A l’effet de taux et de spread, sur le marché primaire s’ajoutent des décotes et des primes d’émission par rapport à la courbe secondaire: plusieurs dizaines de pb alors qu’elles avaient disparu quand le marché était au plus haut. L’opération d’Elis la semaine passée a vu sa prime d’émission fortement diminuer en raison de l’importance du carnet d’ordres. De 80 pb au moment du lancement de la transaction, elle a été ramenée à 20 pb à l’émission, indique Matthieu Bailly, gérant chez Octo AM.

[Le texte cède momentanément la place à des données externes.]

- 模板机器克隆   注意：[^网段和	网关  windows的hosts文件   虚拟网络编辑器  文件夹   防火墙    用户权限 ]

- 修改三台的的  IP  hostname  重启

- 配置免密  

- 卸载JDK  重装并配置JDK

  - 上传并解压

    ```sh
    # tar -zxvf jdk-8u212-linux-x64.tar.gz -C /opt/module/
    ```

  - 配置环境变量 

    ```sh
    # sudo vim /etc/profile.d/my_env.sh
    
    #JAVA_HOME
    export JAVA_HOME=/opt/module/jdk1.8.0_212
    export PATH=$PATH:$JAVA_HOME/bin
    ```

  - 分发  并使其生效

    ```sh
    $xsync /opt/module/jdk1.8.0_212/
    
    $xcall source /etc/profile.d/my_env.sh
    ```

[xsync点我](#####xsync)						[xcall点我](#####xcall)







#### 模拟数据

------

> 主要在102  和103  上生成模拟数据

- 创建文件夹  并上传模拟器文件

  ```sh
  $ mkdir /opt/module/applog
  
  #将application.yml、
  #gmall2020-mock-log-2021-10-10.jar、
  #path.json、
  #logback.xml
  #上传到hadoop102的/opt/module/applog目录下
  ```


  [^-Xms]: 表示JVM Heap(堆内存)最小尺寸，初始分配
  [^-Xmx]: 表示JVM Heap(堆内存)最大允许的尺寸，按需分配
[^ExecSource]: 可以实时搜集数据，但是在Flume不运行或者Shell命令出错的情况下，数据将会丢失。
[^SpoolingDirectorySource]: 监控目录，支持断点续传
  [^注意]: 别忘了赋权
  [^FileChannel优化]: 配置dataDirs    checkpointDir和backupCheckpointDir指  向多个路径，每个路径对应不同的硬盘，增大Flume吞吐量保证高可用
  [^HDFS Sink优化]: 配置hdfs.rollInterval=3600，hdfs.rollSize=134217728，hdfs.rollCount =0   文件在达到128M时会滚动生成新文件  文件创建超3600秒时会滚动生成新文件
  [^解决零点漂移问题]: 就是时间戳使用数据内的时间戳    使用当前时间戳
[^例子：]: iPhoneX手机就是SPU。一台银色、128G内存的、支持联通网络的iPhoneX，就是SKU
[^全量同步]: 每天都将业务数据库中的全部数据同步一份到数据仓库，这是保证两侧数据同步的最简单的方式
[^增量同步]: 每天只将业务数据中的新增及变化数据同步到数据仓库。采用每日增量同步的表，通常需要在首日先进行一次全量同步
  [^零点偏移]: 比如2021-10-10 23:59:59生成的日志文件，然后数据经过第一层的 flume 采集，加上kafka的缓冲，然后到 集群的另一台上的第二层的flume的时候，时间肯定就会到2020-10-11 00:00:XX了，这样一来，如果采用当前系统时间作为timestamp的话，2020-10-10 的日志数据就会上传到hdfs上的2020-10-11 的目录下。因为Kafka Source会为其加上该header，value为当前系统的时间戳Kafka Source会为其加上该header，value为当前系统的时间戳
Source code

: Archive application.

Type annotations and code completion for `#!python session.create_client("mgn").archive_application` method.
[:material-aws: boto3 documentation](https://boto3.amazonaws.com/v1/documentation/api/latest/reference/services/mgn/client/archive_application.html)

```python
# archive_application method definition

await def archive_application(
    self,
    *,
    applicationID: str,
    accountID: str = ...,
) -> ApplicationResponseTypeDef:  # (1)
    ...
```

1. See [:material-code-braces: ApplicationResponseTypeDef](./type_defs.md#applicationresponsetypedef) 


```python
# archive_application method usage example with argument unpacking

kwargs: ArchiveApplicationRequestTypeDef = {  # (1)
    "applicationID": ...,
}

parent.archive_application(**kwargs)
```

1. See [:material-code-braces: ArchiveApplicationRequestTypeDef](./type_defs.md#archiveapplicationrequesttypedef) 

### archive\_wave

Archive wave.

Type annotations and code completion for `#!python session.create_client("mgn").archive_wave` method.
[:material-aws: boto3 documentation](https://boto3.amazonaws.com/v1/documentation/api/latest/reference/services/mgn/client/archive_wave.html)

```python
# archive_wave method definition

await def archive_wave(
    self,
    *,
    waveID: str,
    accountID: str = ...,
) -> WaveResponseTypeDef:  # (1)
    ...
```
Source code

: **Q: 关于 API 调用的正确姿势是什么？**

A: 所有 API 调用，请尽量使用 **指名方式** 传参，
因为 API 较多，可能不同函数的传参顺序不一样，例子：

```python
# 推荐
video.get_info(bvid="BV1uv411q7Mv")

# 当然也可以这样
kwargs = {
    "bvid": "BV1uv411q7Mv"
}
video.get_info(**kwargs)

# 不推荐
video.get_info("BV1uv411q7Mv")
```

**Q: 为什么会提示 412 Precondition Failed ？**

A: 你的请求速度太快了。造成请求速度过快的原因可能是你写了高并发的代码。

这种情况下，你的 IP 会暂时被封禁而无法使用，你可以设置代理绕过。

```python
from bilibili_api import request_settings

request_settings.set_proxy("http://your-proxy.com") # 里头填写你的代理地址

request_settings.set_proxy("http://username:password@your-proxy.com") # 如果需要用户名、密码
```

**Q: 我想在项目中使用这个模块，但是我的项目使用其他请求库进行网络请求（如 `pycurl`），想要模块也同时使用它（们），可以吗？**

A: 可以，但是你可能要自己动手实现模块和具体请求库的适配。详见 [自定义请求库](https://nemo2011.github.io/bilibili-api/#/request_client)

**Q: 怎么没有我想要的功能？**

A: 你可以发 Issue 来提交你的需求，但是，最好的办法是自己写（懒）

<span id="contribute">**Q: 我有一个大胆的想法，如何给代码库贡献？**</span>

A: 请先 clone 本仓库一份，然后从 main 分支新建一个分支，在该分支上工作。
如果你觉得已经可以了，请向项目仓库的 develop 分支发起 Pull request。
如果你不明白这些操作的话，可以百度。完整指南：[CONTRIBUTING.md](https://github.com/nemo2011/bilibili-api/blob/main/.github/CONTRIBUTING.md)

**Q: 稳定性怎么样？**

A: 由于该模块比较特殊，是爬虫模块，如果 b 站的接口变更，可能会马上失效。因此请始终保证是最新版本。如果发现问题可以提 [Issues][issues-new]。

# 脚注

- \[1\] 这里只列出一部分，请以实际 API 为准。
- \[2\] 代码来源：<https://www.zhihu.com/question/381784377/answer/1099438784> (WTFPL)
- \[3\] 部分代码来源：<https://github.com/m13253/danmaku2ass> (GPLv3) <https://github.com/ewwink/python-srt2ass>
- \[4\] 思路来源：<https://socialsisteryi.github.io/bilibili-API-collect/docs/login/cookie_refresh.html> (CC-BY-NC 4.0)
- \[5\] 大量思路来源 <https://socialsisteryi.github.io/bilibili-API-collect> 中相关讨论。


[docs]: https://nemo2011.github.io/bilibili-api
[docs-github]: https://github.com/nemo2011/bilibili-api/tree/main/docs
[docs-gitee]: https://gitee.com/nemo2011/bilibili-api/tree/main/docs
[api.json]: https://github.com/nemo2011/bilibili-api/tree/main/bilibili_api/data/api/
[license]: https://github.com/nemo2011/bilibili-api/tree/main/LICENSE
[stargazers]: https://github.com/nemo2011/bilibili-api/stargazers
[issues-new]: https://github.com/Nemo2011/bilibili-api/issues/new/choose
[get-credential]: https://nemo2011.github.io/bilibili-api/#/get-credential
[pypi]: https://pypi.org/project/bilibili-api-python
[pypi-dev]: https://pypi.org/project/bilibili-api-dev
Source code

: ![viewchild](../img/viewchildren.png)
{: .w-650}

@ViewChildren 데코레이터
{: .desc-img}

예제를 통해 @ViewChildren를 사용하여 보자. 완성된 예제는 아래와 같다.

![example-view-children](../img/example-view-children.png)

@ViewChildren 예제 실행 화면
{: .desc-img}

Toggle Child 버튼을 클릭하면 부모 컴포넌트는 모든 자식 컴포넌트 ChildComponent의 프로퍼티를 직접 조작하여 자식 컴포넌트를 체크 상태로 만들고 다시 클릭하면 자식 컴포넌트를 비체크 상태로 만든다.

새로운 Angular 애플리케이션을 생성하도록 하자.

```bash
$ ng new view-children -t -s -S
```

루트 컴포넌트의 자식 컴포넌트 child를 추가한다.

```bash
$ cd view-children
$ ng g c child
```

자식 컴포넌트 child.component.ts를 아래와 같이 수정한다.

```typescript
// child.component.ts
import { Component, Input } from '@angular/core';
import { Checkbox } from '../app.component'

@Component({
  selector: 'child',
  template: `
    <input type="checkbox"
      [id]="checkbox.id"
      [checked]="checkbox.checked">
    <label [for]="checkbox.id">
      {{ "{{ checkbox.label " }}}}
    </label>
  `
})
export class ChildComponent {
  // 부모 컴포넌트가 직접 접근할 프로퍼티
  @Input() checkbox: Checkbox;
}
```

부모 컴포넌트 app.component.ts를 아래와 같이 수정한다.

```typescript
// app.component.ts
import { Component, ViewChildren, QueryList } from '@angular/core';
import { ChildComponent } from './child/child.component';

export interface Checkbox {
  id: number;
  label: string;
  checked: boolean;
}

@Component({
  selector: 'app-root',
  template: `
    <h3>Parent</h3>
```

Le spécialiste du nettoyage a vu le coût de son financement plus que doubler par rapport sa dernière émission obligataire, en septembre 2021. La société avait alors émis 200 millions d’euros à 7 ans sur la base d’un rendement de 1,625% (coupon de 1,6%). L’obligation placée la semaine passée, d’un montant de 300 millions à 5 ans, offre un rendement de 4,25% pour coupon de 4,125%, soit un coût supplémentaire de 40 millions d’euros sur 5 ans par rapport à septembre.

La hausse des coûts de financement se compte par dizaines de millions d’euros voire centaine de millions. Telefonica Emisiones (noté BBB/Baa3), la société émettrice de l’opérateur téléphonique espagnol, était sur le marché primaire la semaine passée avec une émission d’un milliard d’euros à 9 ans à un rendement de 2,59%. En janvier 2020, la société avait placé 1 milliard d’euros d’obligations à 10 ans avec un rendement et un coupon de 0,66%. Le coût supplémentaire de la nouvelle dette est de près de 170 millions d’euros sur la durée de l’obligation.

Lors de sa dernière émission début mai, le groupe Philips a vu son coût de financement augmenter par rapport à la dernière opération réalisée en mars 2020. Cette hausse a été identique sur les maturités intermédiaires et longues (5 ans et 10 ans) de l’ordre de 20 millions d’euros avec des rendements passés de 1,47% à 1,99% à 5 ans et de 2,09% à 10 ans à 2,68% à 11 ans. Les émissions d’obligations vertes réalisées par RWE et Tennet en mai coûtent également plusieurs millions d’euros d’intérêts supplémentaires chaque année, le double pour Tennet par rapport à un emprunt réalisé en novembre.

Le placement proposé par Bouygues (A/A3) a été largement sursouscrit grâce à des rendements de 2,33% pour la tranche à 7 ans et de 3,34% pour celle à 15 ans. En novembre dernier, le groupe avait émis 800 millions d’euros à 8 ans avec un rendement de 0,53% et des spreads de 40 pb au-dessus des midswaps et 80,5 pb au-dessus de l’emprunt d’Etat de référence : ils atteignent +75 pb et +147 pb respectivement pour l’émission à 7 ans du 17 mai. En mai 2020, Kering, qui n’était alors pas noté (désormais noté A), avait placé deux emprunts à 3 ans et 8 ans offrant des rendements de 0,3% et 0,82% respectivement. Le 11 mai, le groupe de luxe a placé deux nouvelles obligations sur les mêmes maturités mais avec des rendements de 1,3% et 1,94%.

Ces coûts de financement plus élevés risquent encore d’augmenter, de nombreux stratégistes anticipant une poursuite de l’écartement des spreads.